Geschlechtsneutrale Sprache
Rechtschreibrat stimmt gegen „Gender-Sternchen“

Passau. Der Rat für deutsche Rechtschreibung will vorerst keine konkreten Schreibweisen für eine geschlechtergerechte Sprache empfehlen. „Die Erprobungsphase verschiedener Bezeichnungen des dritten Geschlechts soll nicht durch vorzeitige Empfehlungen und Festlegungen beeinflusst werden“, teilte das gemeinsame Gremium der deutschsprachigen Länder am Freitag in Passau mit.

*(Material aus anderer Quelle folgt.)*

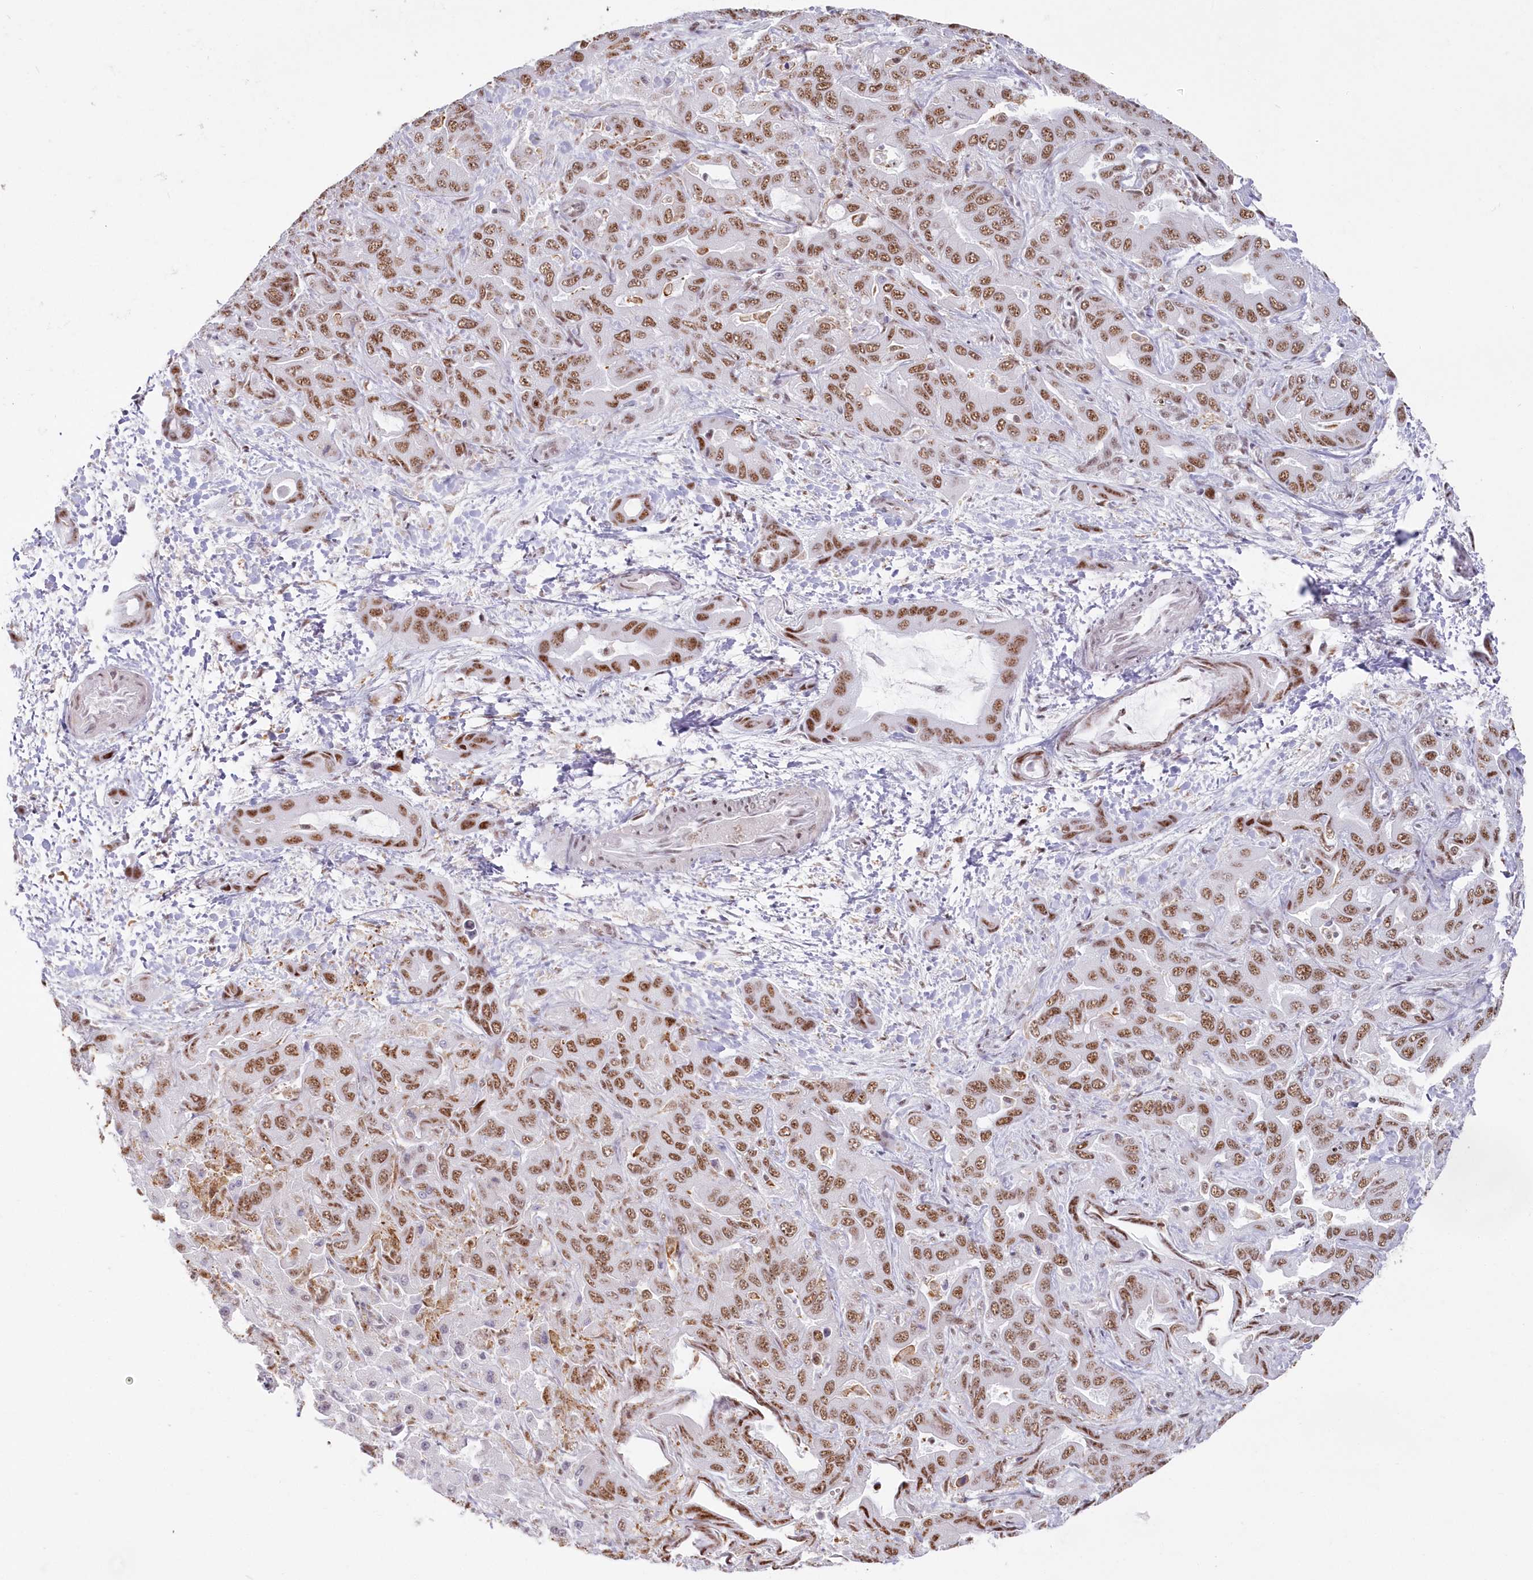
{"staining": {"intensity": "moderate", "quantity": ">75%", "location": "nuclear"}, "tissue": "liver cancer", "cell_type": "Tumor cells", "image_type": "cancer", "snomed": [{"axis": "morphology", "description": "Cholangiocarcinoma"}, {"axis": "topography", "description": "Liver"}], "caption": "Tumor cells demonstrate medium levels of moderate nuclear staining in about >75% of cells in liver cancer (cholangiocarcinoma).", "gene": "DDX46", "patient": {"sex": "female", "age": 52}}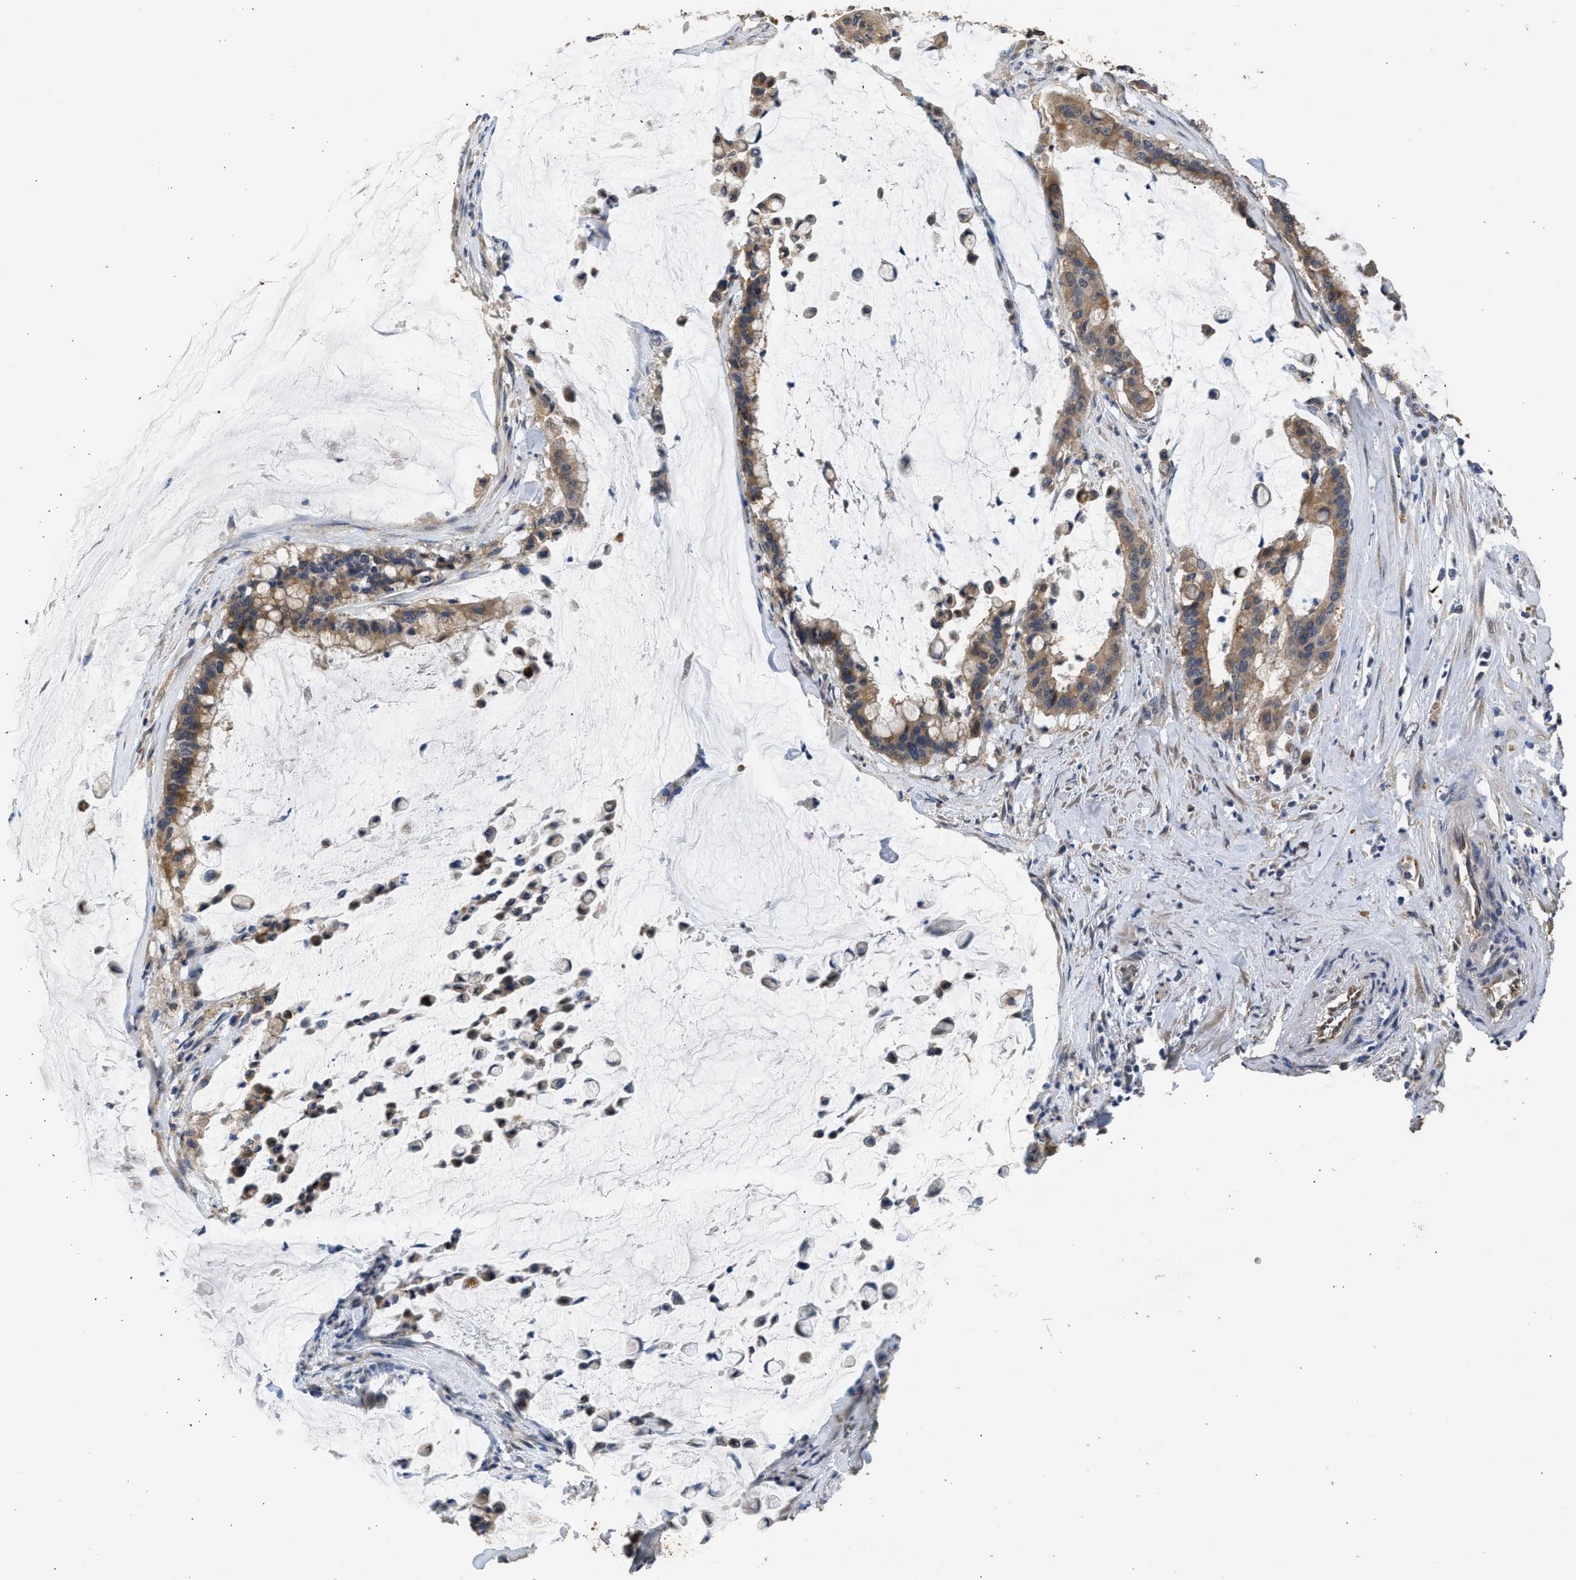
{"staining": {"intensity": "moderate", "quantity": ">75%", "location": "cytoplasmic/membranous"}, "tissue": "pancreatic cancer", "cell_type": "Tumor cells", "image_type": "cancer", "snomed": [{"axis": "morphology", "description": "Adenocarcinoma, NOS"}, {"axis": "topography", "description": "Pancreas"}], "caption": "Immunohistochemical staining of pancreatic cancer (adenocarcinoma) displays moderate cytoplasmic/membranous protein staining in approximately >75% of tumor cells.", "gene": "SPINT2", "patient": {"sex": "male", "age": 41}}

Die Entwicklung stehe noch am Anfang und werde weiterhin beobachtet. Damit gibt es vorerst keine offizielle Empfehlung für Schreibweisen wie etwa das „Gendersternchen“. Der gesellschaftliche Diskurs über die Frage, wie neben männlich und weiblich ein drittes Geschlecht oder weitere Geschlechter angemessen bezeichnet werden könnten, sei kontrovers, führte der Rat aus. Zu den Mitteln zählten in der geschriebenen Sprache neben dem „Gendersternchen“ („Kolleg*innen“) auch ein Unterstrich („Kolleg_innen“) oder der Zusatz „männlich, weiblich, divers (m, w, d)“ nach dem generischen Maskulinum.